The Legislature also plays hide-the-pea with the measures it places on the ballot by writing titles and summaries itself, such as 2009’s Proposition 1A. It purported to be a spending limit but really was aimed at validating some hefty new taxes that then-Gov. Arnold Schwarzenegger and the Legislature had enacted.
A new election season is approaching and with it, another effort to fool voters as to the true purpose of a major ballot measure has surfaced.

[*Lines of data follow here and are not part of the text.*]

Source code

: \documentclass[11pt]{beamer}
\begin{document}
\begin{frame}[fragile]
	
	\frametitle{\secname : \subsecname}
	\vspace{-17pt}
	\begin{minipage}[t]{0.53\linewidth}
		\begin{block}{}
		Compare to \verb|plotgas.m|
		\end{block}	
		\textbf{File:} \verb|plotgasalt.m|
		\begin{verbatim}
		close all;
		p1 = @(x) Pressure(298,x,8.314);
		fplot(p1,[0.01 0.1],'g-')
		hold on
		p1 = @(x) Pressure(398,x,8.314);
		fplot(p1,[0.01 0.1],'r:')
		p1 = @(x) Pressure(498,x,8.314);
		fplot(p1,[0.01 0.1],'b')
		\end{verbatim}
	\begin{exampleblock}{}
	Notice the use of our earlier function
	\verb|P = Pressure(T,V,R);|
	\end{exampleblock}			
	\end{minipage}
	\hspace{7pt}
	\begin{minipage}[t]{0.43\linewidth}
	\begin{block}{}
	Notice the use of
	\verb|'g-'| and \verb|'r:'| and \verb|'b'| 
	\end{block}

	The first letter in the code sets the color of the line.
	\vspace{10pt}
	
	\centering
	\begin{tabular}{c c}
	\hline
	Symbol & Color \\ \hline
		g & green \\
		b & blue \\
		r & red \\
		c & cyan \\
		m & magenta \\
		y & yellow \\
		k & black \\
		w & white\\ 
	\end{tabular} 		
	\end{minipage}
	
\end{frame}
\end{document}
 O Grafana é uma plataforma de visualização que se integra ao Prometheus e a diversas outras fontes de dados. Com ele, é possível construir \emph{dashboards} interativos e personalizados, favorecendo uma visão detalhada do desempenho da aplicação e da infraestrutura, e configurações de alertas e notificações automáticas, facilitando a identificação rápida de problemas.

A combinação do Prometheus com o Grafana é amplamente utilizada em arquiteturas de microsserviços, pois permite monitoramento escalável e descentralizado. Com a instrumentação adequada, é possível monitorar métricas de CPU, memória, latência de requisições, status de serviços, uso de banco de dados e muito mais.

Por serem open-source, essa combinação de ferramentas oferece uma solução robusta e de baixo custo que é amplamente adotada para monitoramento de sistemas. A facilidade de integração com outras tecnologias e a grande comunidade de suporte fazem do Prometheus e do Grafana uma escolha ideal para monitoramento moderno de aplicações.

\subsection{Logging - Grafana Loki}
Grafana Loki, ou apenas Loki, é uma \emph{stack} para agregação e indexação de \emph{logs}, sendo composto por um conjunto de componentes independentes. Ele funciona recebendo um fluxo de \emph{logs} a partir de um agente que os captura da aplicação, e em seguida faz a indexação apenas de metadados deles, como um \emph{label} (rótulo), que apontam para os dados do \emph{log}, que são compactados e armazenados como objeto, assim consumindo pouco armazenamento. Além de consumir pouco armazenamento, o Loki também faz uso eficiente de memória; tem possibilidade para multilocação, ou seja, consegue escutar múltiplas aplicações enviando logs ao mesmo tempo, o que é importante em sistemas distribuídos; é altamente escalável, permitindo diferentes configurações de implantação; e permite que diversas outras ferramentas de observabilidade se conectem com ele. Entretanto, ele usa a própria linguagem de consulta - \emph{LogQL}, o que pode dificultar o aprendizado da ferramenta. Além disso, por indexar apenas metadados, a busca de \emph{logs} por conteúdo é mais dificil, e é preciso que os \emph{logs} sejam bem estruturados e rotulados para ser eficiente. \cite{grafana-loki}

Wealthy businessman Robert Pack, whose son was killed in an auto collision with a drug-impaired driver, is incensed that a 38-year-old state law limits “pain and suffering” damages in medical malpractice cases to $250,000 – a law signed by Jerry Brown, incidentally.
Personal injury lawyers have been trying for decades to repeal or increase the cap but have been repeatedly rebuffed in the Legislature, including this year. Pack, therefore, is personally sponsoring a 2014 ballot measure that would increase the cap by an inflationary factor.
The title and summary issued by Attorney General Kamala Harris – a longtime political ally of the lawyers – virtually ignore that aspect of the measure and instead stress another provision that would require drug and alcohol testing of doctors.
That language was clearly included to mask the initiative’s true purpose and persuade voters that it would eliminate drug-addled doctors.
It’s just another cynical game of hide-the-pea.